Although that sounds like a scene from the Soviet Union, it actually describes the situation in California under COVID-19 regulations that the Supreme Court blocked last Friday. By issuing an injunction against Gov. Gavin Newsom’s restrictions, the Court reaffirmed that politicians must comply with the Constitution when they decide how to deal with an epidemic.
The main rule at issue in this case limited at-home religious gatherings, whether inside or outside, to people from no more than three households. If two people from different households joined a host for a prayer meeting or Bible study session, for example, no one else was allowed to come.
As the petitioners noted, that limit “does not permit an individual to gather with others in her own backyard to study the Bible, pray, or worship with members of more than two other households, all of which are common (and deeply important) practices of millions of contemporary Christians in the United States.” Meanwhile, California was allowing much larger groups to gather in other settings: inside of stores, barbershops, nail salons, tattoo parlors, movie studios, and (in some counties) restaurants, for example, or outdoors at restaurants, wineries, gyms, movie theaters, zoos, museums, sporting events, concerts, political demonstrations, weddings, and funerals.

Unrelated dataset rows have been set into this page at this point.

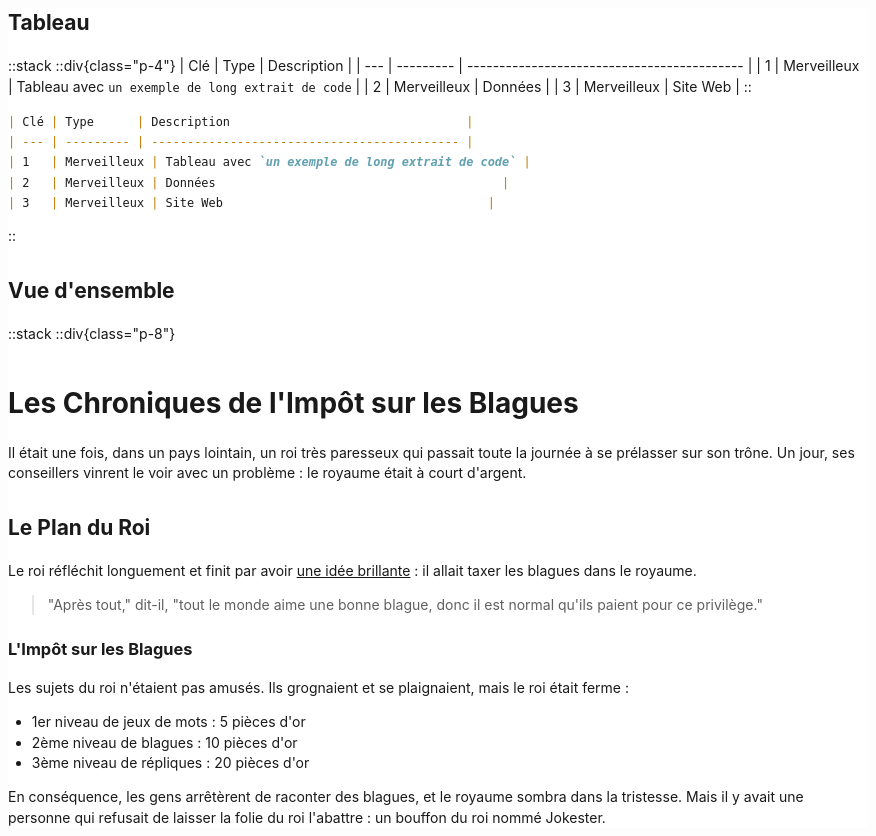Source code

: ## Tableau

::stack
  ::div{class="p-4"}
  | Clé | Type      | Description                                 |
  | --- | --------- | ------------------------------------------- |
  | 1   | Merveilleux | Tableau avec `un exemple de long extrait de code` |
  | 2   | Merveilleux | Données                                        |
  | 3   | Merveilleux | Site Web                                     |
  ::

  ```md
  | Clé | Type      | Description                                 |
  | --- | --------- | ------------------------------------------- |
  | 1   | Merveilleux | Tableau avec `un exemple de long extrait de code` |
  | 2   | Merveilleux | Données                                        |
  | 3   | Merveilleux | Site Web                                     |
  ```
::

## Vue d'ensemble

::stack
  ::div{class="p-8"}
  # Les Chroniques de l'Impôt sur les Blagues

  Il était une fois, dans un pays lointain, un roi très paresseux qui passait toute la journée à se prélasser sur son trône. Un jour, ses conseillers vinrent le voir avec un problème : le royaume était à court d'argent.

  ## Le Plan du Roi

  Le roi réfléchit longuement et finit par avoir [une idée brillante](#) : il allait taxer les blagues dans le royaume.

  > "Après tout," dit-il, "tout le monde aime une bonne blague, donc il est normal qu'ils paient pour ce privilège."

  ### L'Impôt sur les Blagues

  Les sujets du roi n'étaient pas amusés. Ils grognaient et se plaignaient, mais le roi était ferme :

  - 1er niveau de jeux de mots : 5 pièces d'or
  - 2ème niveau de blagues : 10 pièces d'or
  - 3ème niveau de répliques : 20 pièces d'or

  En conséquence, les gens arrêtèrent de raconter des blagues, et le royaume sombra dans la tristesse. Mais il y avait une personne qui refusait de laisser la folie du roi l'abattre : un bouffon du roi nommé Jokester.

The upshot was that Californians could “sit for a haircut with 10 other people in a barbershop, eat in a half-full restaurant (with members of 20 different families), or ride with 15 other people on a city bus.” But they were not allowed to “host three people from different households for a Bible study indoors or in their backyards.”
Justice Elena Kagan, who objected to the Supreme Court’s injunction in a dissent joined by Justices Stephen Breyer and Sonia Sotomayor, argued that California’s regulations did not implicate the First Amendment because they were neutral and generally applicable. The state “has adopted a blanket restriction on at-home gatherings of all kinds, religious and secular alike,” she noted.
The petitioners argued that Newsom’s rules nevertheless amounted to “a subtle but unmistakable religious gerrymander.” Five justices were inclined to agree, saying the plaintiffs were likely to prevail in their claim that the restrictions on private religious meetings violated the First Amendment.
This is not the first time that the Court has called attention to the impact of COVID-19 control measures on religious freedom. It blocked enforcement of New York Gov. Andrew Cuomo’s onerous restrictions on “houses of worship” last November, vacated a decision upholding Colorado’s limits on religious services in December, and reached similar conclusions in four cases involving state and local regulations in California two months later.
By now, the Court said, it should be clear that public health regulations are subject to strict scrutiny “whenever they treat any comparable secular activity more favorably than religious exercise” and that the relevant consideration is “the risks various activities pose, not the reasons why people gather.” To pass strict scrutiny, a state has to “show that measures less restrictive of the First Amendment activity”—such as face masks, physical distancing, and more generous group limits—”could not address its interest in reducing the spread of COVID.”
Kagan is certainly right, based on the Court’s pre-pandemic precedents, that disease control measures can be constitutional even if they incidentally impinge on religious freedom. But Kagan, Breyer, and Sotomayor always seem willing to accept politicians’ public health judgments, even when they are scientifically dubious, change in the midst of litigation, or result in policies that privilege politically influential industries or explicitly treat religious gatherings as a disfavored category.
At this point, it is not clear that Kagan et al. can imagine a disease control policy that would violate the Free Exercise Clause, provided it was presented as necessary for the protection of public health, as such policies always are.